In the UK, Fleetway published their own Toxic Crusaders comic book which would last for ten issues.

Playmates Toys, the same company responsible for Ninja Turtles action figures, released a line of similarly styled Toxic Crusader figures in 1991. The majority of characters featured bright neon colors and glow-in-the-dark accessories. TV commercials for the figures used the tag line "They're gross, but they still get girls!" A total of nine characters as well as some rather unorthodox vehicles saw toy shelves. Similar to the Ninja Turtles' Retromutagen Ooze, Playmates also marketed a canister of slime labeled Toxie's Toxic Waste. The toy line was principally conceived by Aaronian and the design team at Troma and Pangea Corporation. Some of the toys came packed with "Toxic Tips," which instructed kids how to make messes in their homes and otherwise muck up the environment. Similarly to the development of The Teenage Mutant Ninja Turtles, Pangea Corporation provided much of the original design, packaging, and logo development. Additionally, John Schulte and John Besmehn, worked in tandem on story premises with veteran writer and show runner, Jack Mendelsohn, and scriptwriter, Chuck Lorre.

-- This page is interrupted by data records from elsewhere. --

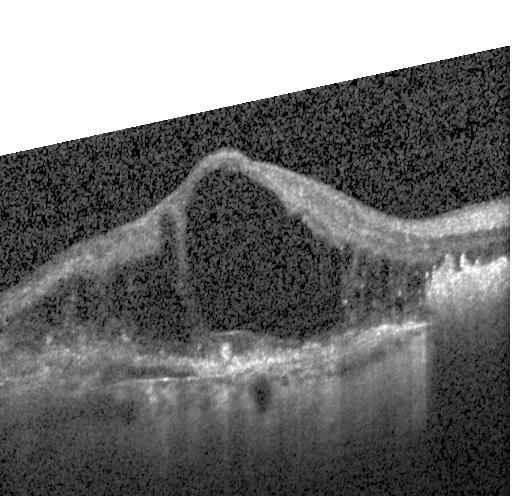
Optical coherence tomography B-scan, macular scan, SD-OCT
OCT finding: CNV.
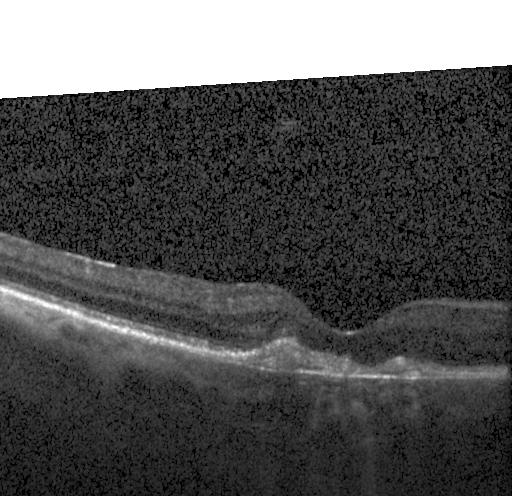

Heidelberg Spectralis OCT system, retinal OCT B-scan
Impression: CNV.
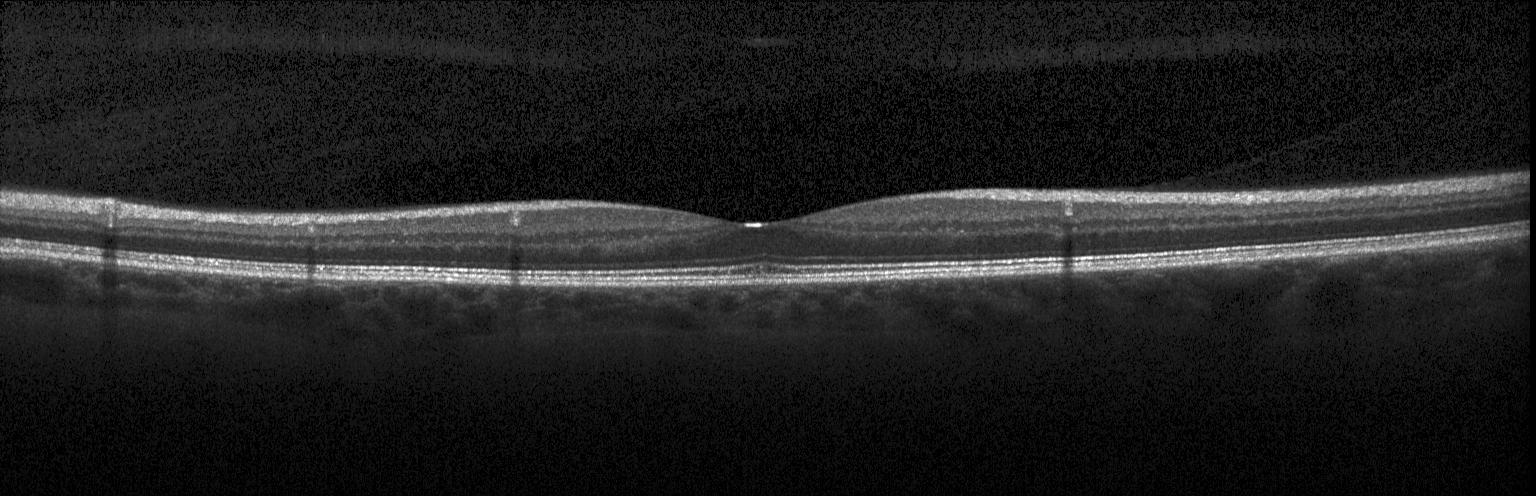
Macular scan · acquired on a Heidelberg Spectralis · spectral-domain optical coherence tomography · retinal OCT cross-section
OCT finding: no CNV, no DME, and no drusen.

Other tie-in products included coloring books, junior novels, Halloween costumes, Colorforms, Topps trading cards, a board game, a card game, and puzzles.

===Video games===
Video games of the same name were also produced by Bandai and Sega, which were released on the Nintendo Entertainment System, Game Boy, and Sega Genesis. A Super NES version was planned by Bandai around at the same time with the NES and Game Boy versions but it was cancelled for unknown reasons. A new beat-em-up game based on the series, developed and published by Retroware, is planned for release on December 4, 2025, for Nintendo Switch, PlayStation 4, PlayStation 5, Windows, Xbox One, and Xbox Series X/S.

===Home video===
Several years later, Troma released two Toxic Crusaders DVDs. The first was Toxic Crusaders: The Movie which consisted of the first three episodes of the series spliced together to form one story. The second release, Toxic Crusaders: Volume 1, is a collection of the first four episodes. A box set, featuring all 13 episodes and all four Toxic Avenger movies, was released on April 29, 2008. A Blu-ray was released on December 10, 2024, Toxic Crusaders: The Series, including a new introduction featuring a live-action Toxie and Dr. Killemoff, played by James T. Mills and Matthew D’Angelo.

===Film===
Troma was in talks to make a live action version of Toxic Crusaders at New Line Cinema. In Lloyd Kaufman's first book, All I Need to Know About Filmmaking I Learned from The Toxic Avenger, he claims that New Line did not live up to their end of the contract and the film was not made. Kaufman has speculated that New Line bought the rights because they were in negotiations to make the sequels to the Teenage Mutant Ninja Turtles movie and wanted to use the Toxic Crusaders movie as leverage against the owners of the rights to Teenage Mutant Ninja Turtles. Troma sued New Line Cinema and was awarded an undisclosed amount in damages.